▸ **WORK REQUIRED**
Copy every line of the listing below word for word, leaving nothing out.

Collected data:
★ ★ ★ ★
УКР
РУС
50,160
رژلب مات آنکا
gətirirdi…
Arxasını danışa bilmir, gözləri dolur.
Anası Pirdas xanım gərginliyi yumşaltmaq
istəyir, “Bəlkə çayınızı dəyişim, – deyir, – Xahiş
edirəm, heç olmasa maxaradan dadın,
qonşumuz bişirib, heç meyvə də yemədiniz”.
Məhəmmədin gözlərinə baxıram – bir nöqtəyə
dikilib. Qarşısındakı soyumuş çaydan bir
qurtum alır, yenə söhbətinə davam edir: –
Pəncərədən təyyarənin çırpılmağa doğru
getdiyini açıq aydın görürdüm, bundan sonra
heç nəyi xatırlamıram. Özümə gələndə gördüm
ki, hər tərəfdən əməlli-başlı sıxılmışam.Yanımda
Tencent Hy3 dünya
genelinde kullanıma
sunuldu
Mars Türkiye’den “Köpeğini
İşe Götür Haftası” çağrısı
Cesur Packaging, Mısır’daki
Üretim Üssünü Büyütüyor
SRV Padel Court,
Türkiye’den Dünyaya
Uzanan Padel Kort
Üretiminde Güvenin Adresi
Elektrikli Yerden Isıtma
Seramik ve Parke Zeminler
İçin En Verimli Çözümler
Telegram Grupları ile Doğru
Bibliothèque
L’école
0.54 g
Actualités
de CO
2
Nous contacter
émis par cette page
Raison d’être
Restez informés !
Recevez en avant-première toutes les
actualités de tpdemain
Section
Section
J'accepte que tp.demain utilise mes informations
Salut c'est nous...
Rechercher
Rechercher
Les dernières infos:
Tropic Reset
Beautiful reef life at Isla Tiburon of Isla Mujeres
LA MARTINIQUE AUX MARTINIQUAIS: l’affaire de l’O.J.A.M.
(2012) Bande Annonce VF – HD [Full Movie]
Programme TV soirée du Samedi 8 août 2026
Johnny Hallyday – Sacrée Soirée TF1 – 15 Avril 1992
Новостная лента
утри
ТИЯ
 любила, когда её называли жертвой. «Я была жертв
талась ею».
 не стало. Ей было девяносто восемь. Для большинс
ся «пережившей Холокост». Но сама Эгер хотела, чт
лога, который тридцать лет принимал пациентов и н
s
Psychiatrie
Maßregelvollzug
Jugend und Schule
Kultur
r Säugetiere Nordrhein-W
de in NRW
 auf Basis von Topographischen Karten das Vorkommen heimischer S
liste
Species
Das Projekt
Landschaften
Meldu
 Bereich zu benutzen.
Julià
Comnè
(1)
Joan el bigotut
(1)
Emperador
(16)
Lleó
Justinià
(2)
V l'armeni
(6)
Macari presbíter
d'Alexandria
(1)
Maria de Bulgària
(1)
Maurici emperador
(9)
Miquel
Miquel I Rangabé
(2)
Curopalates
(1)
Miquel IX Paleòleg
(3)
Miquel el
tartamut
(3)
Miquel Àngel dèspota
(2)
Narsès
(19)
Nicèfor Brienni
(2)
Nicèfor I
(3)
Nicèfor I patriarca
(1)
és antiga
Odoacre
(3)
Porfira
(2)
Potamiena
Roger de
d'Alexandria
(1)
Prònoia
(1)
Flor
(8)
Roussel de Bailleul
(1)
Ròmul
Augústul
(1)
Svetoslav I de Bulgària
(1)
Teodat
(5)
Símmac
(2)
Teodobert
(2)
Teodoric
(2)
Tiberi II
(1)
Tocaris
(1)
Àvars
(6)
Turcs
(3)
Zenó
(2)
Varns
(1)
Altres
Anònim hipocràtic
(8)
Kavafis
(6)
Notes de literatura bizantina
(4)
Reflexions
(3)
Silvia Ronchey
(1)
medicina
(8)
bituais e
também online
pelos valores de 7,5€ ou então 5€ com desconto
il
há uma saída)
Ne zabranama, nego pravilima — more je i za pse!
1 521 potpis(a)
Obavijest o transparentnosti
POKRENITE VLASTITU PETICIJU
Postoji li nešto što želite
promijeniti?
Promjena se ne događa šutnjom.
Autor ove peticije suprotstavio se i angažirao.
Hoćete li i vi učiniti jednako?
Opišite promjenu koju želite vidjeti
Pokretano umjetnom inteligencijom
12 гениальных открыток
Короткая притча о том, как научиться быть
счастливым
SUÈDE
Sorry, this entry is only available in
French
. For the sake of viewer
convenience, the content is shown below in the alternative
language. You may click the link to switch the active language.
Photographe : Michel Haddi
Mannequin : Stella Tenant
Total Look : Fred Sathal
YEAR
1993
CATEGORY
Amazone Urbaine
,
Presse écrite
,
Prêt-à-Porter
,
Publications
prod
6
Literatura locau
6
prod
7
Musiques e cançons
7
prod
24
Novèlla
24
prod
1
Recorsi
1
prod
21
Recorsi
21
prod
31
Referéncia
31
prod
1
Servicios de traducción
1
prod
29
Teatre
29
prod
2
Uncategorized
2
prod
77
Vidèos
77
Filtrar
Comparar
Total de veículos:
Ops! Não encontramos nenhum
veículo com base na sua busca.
★ ★ ★ ★
▸ **RESULT**
УКР
РУС
50,160
رژلب مات آنکا
gətirirdi…
Arxasını danışa bilmir, gözləri dolur.
Anası Pirdas xanım gərginliyi yumşaltmaq
istəyir, “Bəlkə çayınızı dəyişim, – deyir, – Xahiş
edirəm, heç olmasa maxaradan dadın,
qonşumuz bişirib, heç meyvə də yemədiniz”.
Məhəmmədin gözlərinə baxıram – bir nöqtəyə
dikilib. Qarşısındakı soyumuş çaydan bir
qurtum alır, yenə söhbətinə davam edir: –
Pəncərədən təyyarənin çırpılmağa doğru
getdiyini açıq aydın görürdüm, bundan sonra
heç nəyi xatırlamıram. Özümə gələndə gördüm
ki, hər tərəfdən əməlli-başlı sıxılmışam.Yanımda
Tencent Hy3 dünya
genelinde kullanıma
sunuldu
Mars Türkiye’den “Köpeğini
İşe Götür Haftası” çağrısı
Cesur Packaging, Mısır’daki
Üretim Üssünü Büyütüyor
SRV Padel Court,
Türkiye’den Dünyaya
Uzanan Padel Kort
Üretiminde Güvenin Adresi
Elektrikli Yerden Isıtma
Seramik ve Parke Zeminler
İçin En Verimli Çözümler
Telegram Grupları ile Doğru
Bibliothèque
L’école
0.54 g
Actualités
de CO
2
Nous contacter
émis par cette page
Raison d’être
Restez informés !
Recevez en avant-première toutes les
actualités de tpdemain
Section
Section
J'accepte que tp.demain utilise mes informations
Salut c'est nous...
Rechercher
Rechercher
Les dernières infos:
Tropic Reset
Beautiful reef life at Isla Tiburon of Isla Mujeres
LA MARTINIQUE AUX MARTINIQUAIS: l’affaire de l’O.J.A.M.
(2012) Bande Annonce VF – HD [Full Movie]
Programme TV soirée du Samedi 8 août 2026
Johnny Hallyday – Sacrée Soirée TF1 – 15 Avril 1992
Новостная лента
утри
ТИЯ
 любила, когда её называли жертвой. «Я была жертв
талась ею».
 не стало. Ей было девяносто восемь. Для большинс
ся «пережившей Холокост». Но сама Эгер хотела, чт
лога, который тридцать лет принимал пациентов и н
s
Psychiatrie
Maßregelvollzug
Jugend und Schule
Kultur
r Säugetiere Nordrhein-W
de in NRW
 auf Basis von Topographischen Karten das Vorkommen heimischer S
liste
Species
Das Projekt
Landschaften
Meldu
 Bereich zu benutzen.
Julià
Comnè
(1)
Joan el bigotut
(1)
Emperador
(16)
Lleó
Justinià
(2)
V l'armeni
(6)
Macari presbíter
d'Alexandria
(1)
Maria de Bulgària
(1)
Maurici emperador
(9)
Miquel
Miquel I Rangabé
(2)
Curopalates
(1)
Miquel IX Paleòleg
(3)
Miquel el
tartamut
(3)
Miquel Àngel dèspota
(2)
Narsès
(19)
Nicèfor Brienni
(2)
Nicèfor I
(3)
Nicèfor I patriarca
(1)
és antiga
Odoacre
(3)
Porfira
(2)
Potamiena
Roger de
d'Alexandria
(1)
Prònoia
(1)
Flor
(8)
Roussel de Bailleul
(1)
Ròmul
Augústul
(1)
Svetoslav I de Bulgària
(1)
Teodat
(5)
Símmac
(2)
Teodobert
(2)
Teodoric
(2)
Tiberi II
(1)
Tocaris
(1)
Àvars
(6)
Turcs
(3)
Zenó
(2)
Varns
(1)
Altres
Anònim hipocràtic
(8)
Kavafis
(6)
Notes de literatura bizantina
(4)
Reflexions
(3)
Silvia Ronchey
(1)
medicina
(8)
bituais e
também online
pelos valores de 7,5€ ou então 5€ com desconto
il
há uma saída)
Ne zabranama, nego pravilima — more je i za pse!
1 521 potpis(a)
Obavijest o transparentnosti
POKRENITE VLASTITU PETICIJU
Postoji li nešto što želite
promijeniti?
Promjena se ne događa šutnjom.
Autor ove peticije suprotstavio se i angažirao.
Hoćete li i vi učiniti jednako?
Opišite promjenu koju želite vidjeti
Pokretano umjetnom inteligencijom
12 гениальных открыток
Короткая притча о том, как научиться быть
счастливым
SUÈDE
Sorry, this entry is only available in
French
. For the sake of viewer
convenience, the content is shown below in the alternative
language. You may click the link to switch the active language.
Photographe : Michel Haddi
Mannequin : Stella Tenant
Total Look : Fred Sathal
YEAR
1993
CATEGORY
Amazone Urbaine
,
Presse écrite
,
Prêt-à-Porter
,
Publications
prod
6
Literatura locau
6
prod
7
Musiques e cançons
7
prod
24
Novèlla
24
prod
1
Recorsi
1
prod
21
Recorsi
21
prod
31
Referéncia
31
prod
1
Servicios de traducción
1
prod
29
Teatre
29
prod
2
Uncategorized
2
prod
77
Vidèos
77
Filtrar
Comparar
Total de veículos:
Ops! Não encontramos nenhum
veículo com base na sua busca.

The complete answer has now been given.